Using Lightning Cables as a tire Credit: TechRax / YouTube
Text Size
- +

Toggle Dark Mode

Have you ever wondered what would happen if you tried to use 200 Lightning cables as a tire for your car? Yeah, neither have we, but it seems that somebody has not only asked themselves this question, but decided to find out the answer, and thanks to the magic of the internet, we can all share in the experience.

YouTuber TechRax is known for exploring such off-the-wall ideas as what it’s like to bathe in 1,500 gallons of Coca-Cola, what happens if you drop your iPhone in hot lava, and what happens if you fill up a propane tank with an iPhone XS inside. In his latest experiment, he’s now attempted to find a creative use for Apple’s Lightning cables that simply never would have occurred to most of us.
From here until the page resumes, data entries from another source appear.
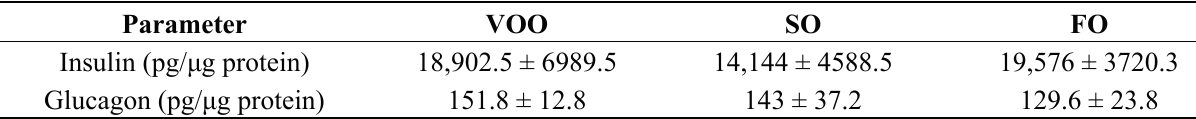
Table 2. Total insulin and glucagon pancreatic contents in rats fed on CoQ supplemented diet based on virgin olive oil (VOO), sunflower oil (SO) and fish oil (FO) at the end of the experimental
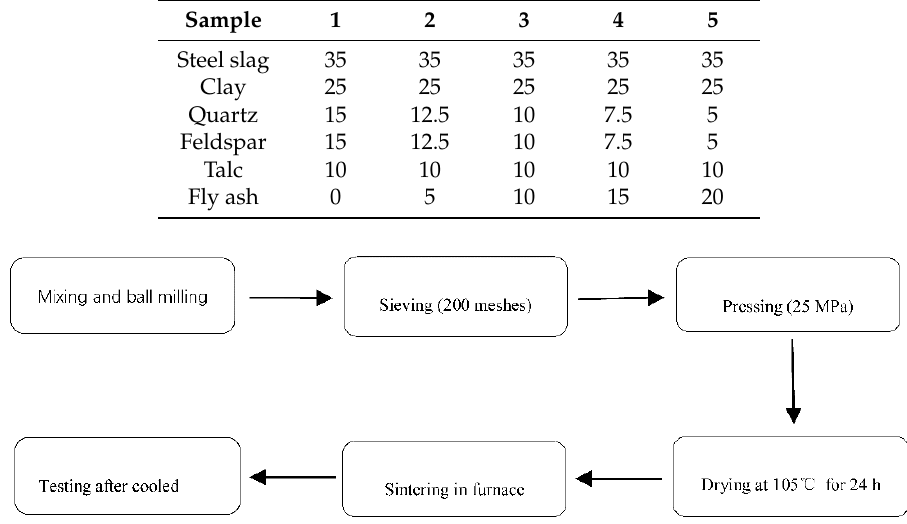
Figure 1. Processing route for the specimens. Table 2. Batch compositions of the samples (wt %).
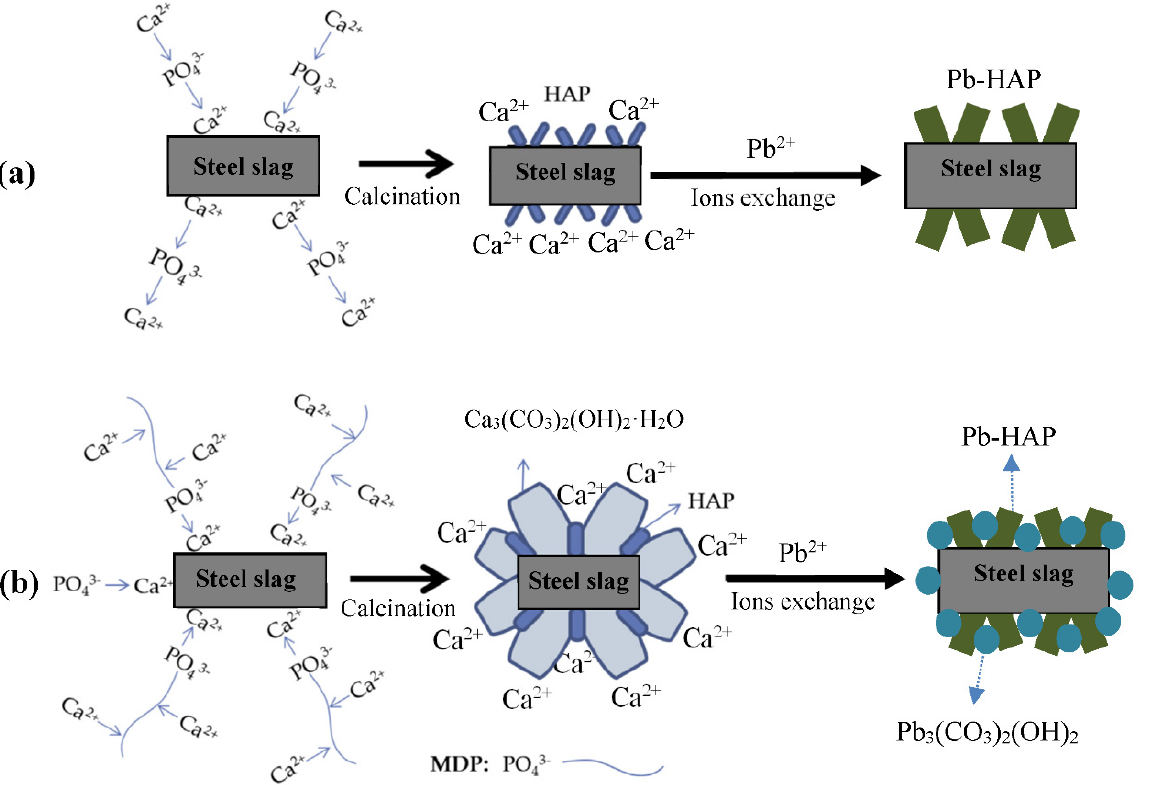
Figure 9. TEM and HRTEM images of S3 before ( a , b ) and after ( c – e ) adsorption of Pb 2+ .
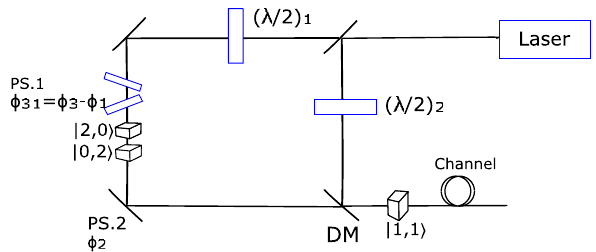
Figure 1. Mach–Zehnder interferometer set up used by Alice and Bob for biphoton state preparation. The laser beam is pumped towards a non-symmetric beam-splitter that transmits 2/3 and reflects 1/3 of the beam through the long and short arms. The ( (cid:31) / 2 ) i represents the halve wave plates for manipulating the amplitude, c i of the states. The phase shifters (PS. 1 and PS. 2) introduce relative phases between the states. The DM denotes the dichroic mirror, which transmits two biphotons created using type I non-linear crystals from the long arm of the interferometer and reflect the pump from the short arm towards the type II non-linear crystal for the creation of 1, 1 state | �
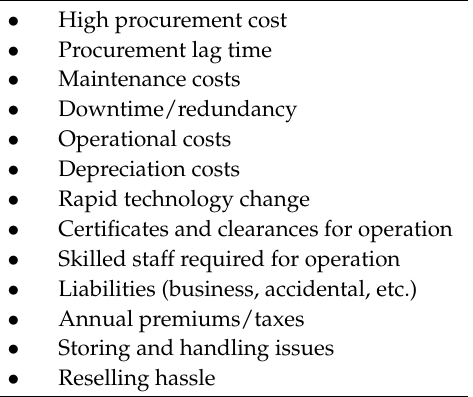
Table 1. List of common barriers among different products and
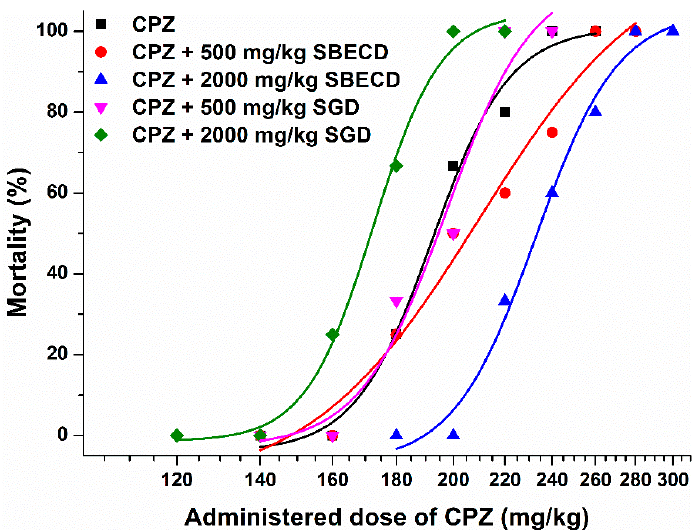
Figure 5. CPZ-induced 24 h mortality without and with SBECD or SGD co-treatment. NMRI mice were treated with CPZ (i.p. 120–300 mg/kg), after which SBECD or SGD (i.v. 500 or 2000 mg/kg; or physiological saline in control animals) was administered (see Section 2.3.). Table 1. LD 50 values calculated employing the Probit Analysis based on the 24 h mortality data of female NMRI mice.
To conduct an experiment, he took about 200 standard, brand new Apple Lightning-to-USB cables and attached them to a car’s wheel rim in place of a standard tire.
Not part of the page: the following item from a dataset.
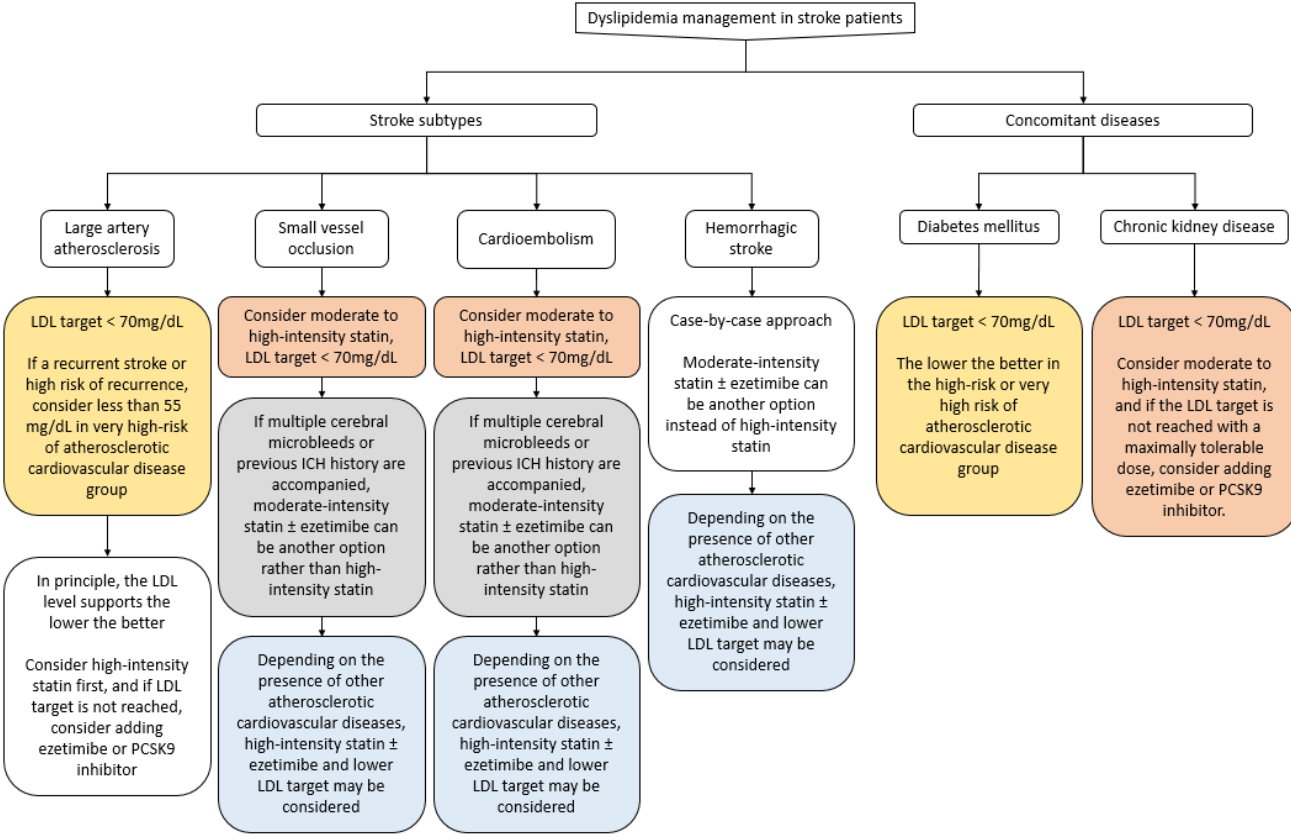
Figure 5. Management of dyslipidemia for secondary stroke prevention.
Tires these days are very expensive, so sometimes we gotta go to different alternatives…

The challenge began with opening up all 200 boxes of Lightning cables, and then figuring out how to tie them all up in a way that would allow them to be interlocked and interconnected to surround the tire without them falling off or tearing apart. The chargers were first connected into six huge rolls combing both 1-meter and 2-meter cables, which were then tied around the wheel rim.
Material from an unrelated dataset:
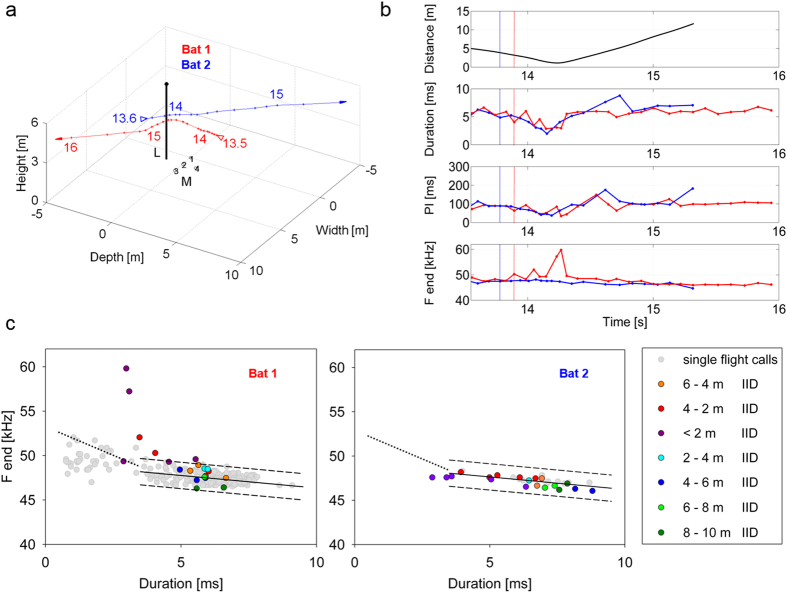
(a) 3D plot of the flight paths of two P.pipistrellus. Open arrows indicate the start and filled arrows the end of the flight path. Time (in seconds) is marked by numbers. L = street light, M = microphone array. (b) Inter-individual distance and call parameters of Bat 1 (red) and Bat 2 (blue). The dotted vertical lines mark the beginning of the bats’ reaction in echolocation behavior. (c) Correlation of terminal frequency with call duration of Bat 1 and Bat 2 from signals emitted in single flight (grey dots) and in flight with the conspecific (colored dots). The single flight signals were used to position the individual transmission channels (between dashed lines) at the 5.5 ms frequency values. The color of the dots indicates groups of inter-individual distances (IID). Both bats reacted at about the same distance (Bat 1 at 3.2 m and Bat 2 at 3.9 m) with a reduction of sound duration and pulse interval. Bat 1 also emitted a few short and high frequency calls while reacting to Bat 2. After the encounter both bats went back to normal search behavior with call durations > 5 ms. During the flight with the conspecific the frequency of nearly all signals of Bat 1 and of all signals of Bat 2 were within the transmission channel.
Once the wheel was completely and thickly wrapped in Apple’s iconic white Lightning cables — USB and Lightning ends included — it was placed on a vehicle for actual drive tests, starting with a slow 5 mph crawl, during which the cables held up, but at the same time started to come unspooled.

Subsequent faster tests, at 20 to 30 mph, still allowed the car to continue rolling, although by this point the charging cables were rapidly whipping off the sides of the wheel frame and tearing up into pieces, so that by the time all was said and done, there really wasn’t much left but a tangled mess on the wheel rim, plus a trail of battered, bruised, and broken Lightning cable fragments left behind. Still, it would probably get you home, although you might not be able to avoid a citation for littering the streets.

Of course, it’s also important to keep in mind that these are also just standard Apple Lightning cables, which really don’t have the best reputation for durability. There are undoubtedly better options available, and we’d be curious to see the exercise repeated with some of the more durable kevlar and ballistic nylon versions.

The video is entertaining to watch, but while the host declares this a “viable solution” in an emergency, we’re not entirely convinced that a run to the local Apple Store to purchase nearly $4,000 in Lightning cables is the most cost-effective or efficient solution if your tire blows out. Although if you do happen to have 200 Lightning cables lying around, a lot of time on your hands, and a bent toward masochism, at least now you know it can be done.